In 1932, Dean Lewis’ parents bought a plot of land. It was a time when gas was $.19 per gallon and apples cost a penny a piece.
Dean’s parents opened a general store and bought old junk cars for parts to sell. Dean was born a few years later, “in a junkyard,” as he says. It was there he and his lifelong friend, Eddie McDaniel, would play among the mechanical trash, fighting the bad guys and making a fast getaway.
For over 5 decades, the Lewis family had the best car parts business in White, Georgia.
Right after high school, Dean worked as truck terminal manager, saving his money to buy used cars so his parents could sell off their parts.
Over the years, Dean bought more cars, and those cars began to meld in with the landscape. His parents got out of the junkyard business in the ’70’s, just about the time Dean took an interest.
Dean kept buying cars, going to auto auctions, private parties and recycling yards. Eventually, he had to buy more land to accommodate all of his worn out purchases.
The area became a playground for him, his kids and eventually his grandkids to play on. The family used scrap metal to build airplanes, towers and other oddities around classic 1950’s cars, and the rusted out frames of muscles cars.
With five decades of old cars embedded into the forest land, Lewis got the idea of turning the car parts business into a junkyard museum. Why not make money charging an admission to see these old relics instead of stripping them of their parts?
That’s when Old Car City USA was born.
But it’s not just any junkyard museum. Dean had more than a fondness for his vehicles. While he has never said no to selling one of his treasured landscaped vehicles, well, he’s never said yes, either.

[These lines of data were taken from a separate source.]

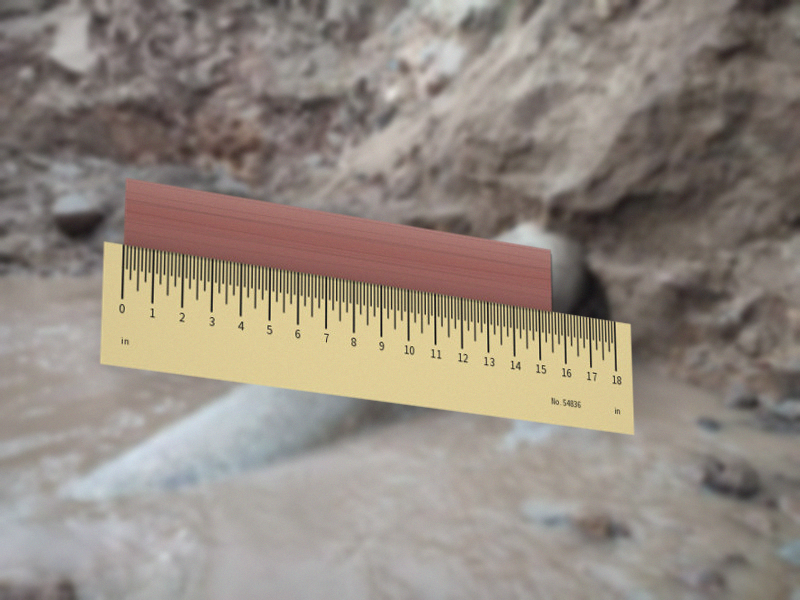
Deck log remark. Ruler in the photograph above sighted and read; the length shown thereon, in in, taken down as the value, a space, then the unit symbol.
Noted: 15.5 in
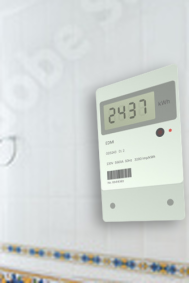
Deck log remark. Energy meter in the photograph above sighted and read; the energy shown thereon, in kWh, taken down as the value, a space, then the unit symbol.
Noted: 2437 kWh
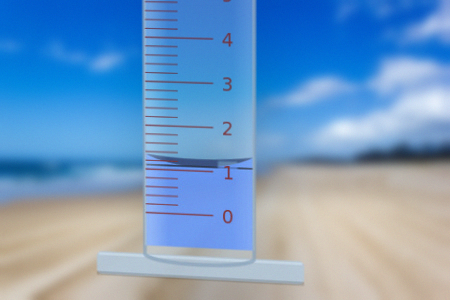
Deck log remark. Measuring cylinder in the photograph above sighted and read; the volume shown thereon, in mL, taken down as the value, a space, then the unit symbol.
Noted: 1.1 mL
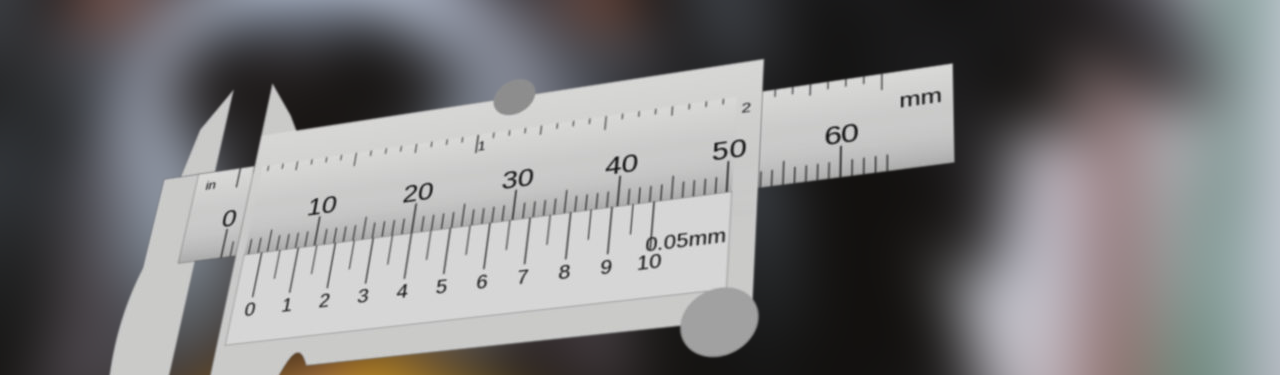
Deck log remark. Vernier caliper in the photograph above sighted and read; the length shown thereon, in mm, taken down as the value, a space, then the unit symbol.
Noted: 4.4 mm
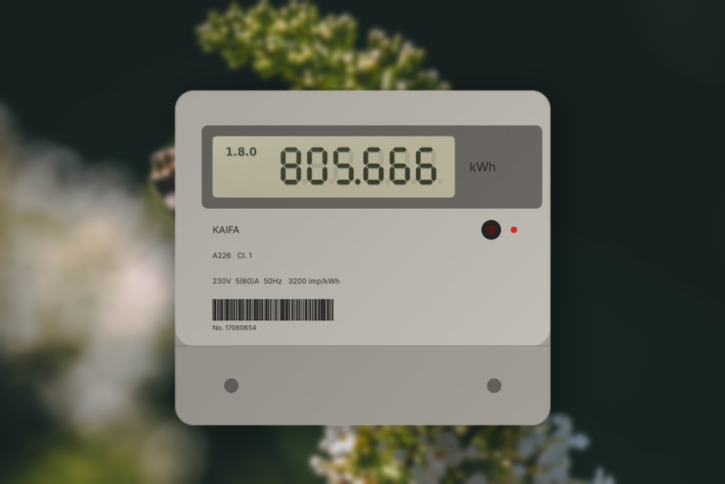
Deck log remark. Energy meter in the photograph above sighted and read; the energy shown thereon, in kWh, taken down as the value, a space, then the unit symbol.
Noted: 805.666 kWh
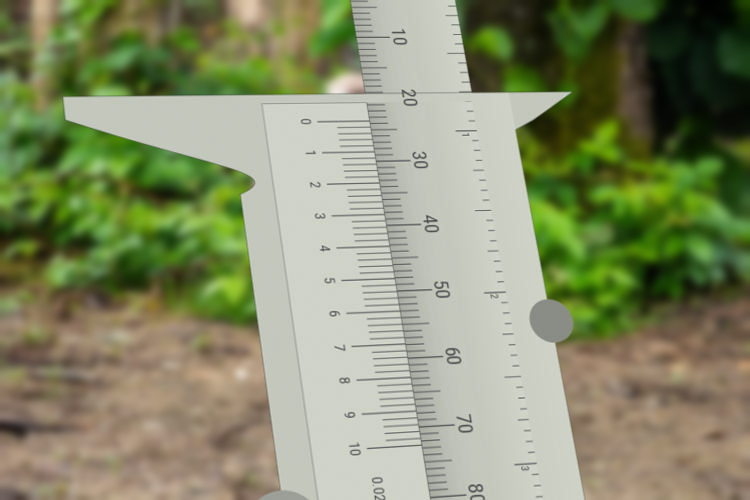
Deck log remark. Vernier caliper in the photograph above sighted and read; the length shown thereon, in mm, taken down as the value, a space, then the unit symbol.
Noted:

If the buyer is willing to pay his price, he’d let the vehicle go, but no one has. And that’s just fine with him. Dean’s not one to let go of his collection easily.
There’s pride in his voice when he says, “Over 30 years ago, I told my son and daughter, Jeff and Tracy, that this place would probably turn into a showplace one day rather than a sales place, and it has.”
Well, maybe a different kind of sales place. While he no longer sells car parts, he does sell tickets to see what he bills as the world’s largest junkyard museum.
His lifelong best friend, Eddie McDaniel, is right there with him. Eddie is as much a part of the business as Dean’s cars. He plays piano on Saturday nights for tips, and has his own kind of charm.
McDaniel even wrote the theme song for Old Car City USA. Check it out below.
I’ve read that Old Car City is peaceful, nostalgic, and a bit sad. That doesn’t surprise me. Everything has its own energy, even decaying cars.
I imagine those old relics are still breathing their sadness at having been discarded; still trying to find dignity among the moss and trees, and listening with a kind of reverence to Eddie as he plays piano on a Saturday night.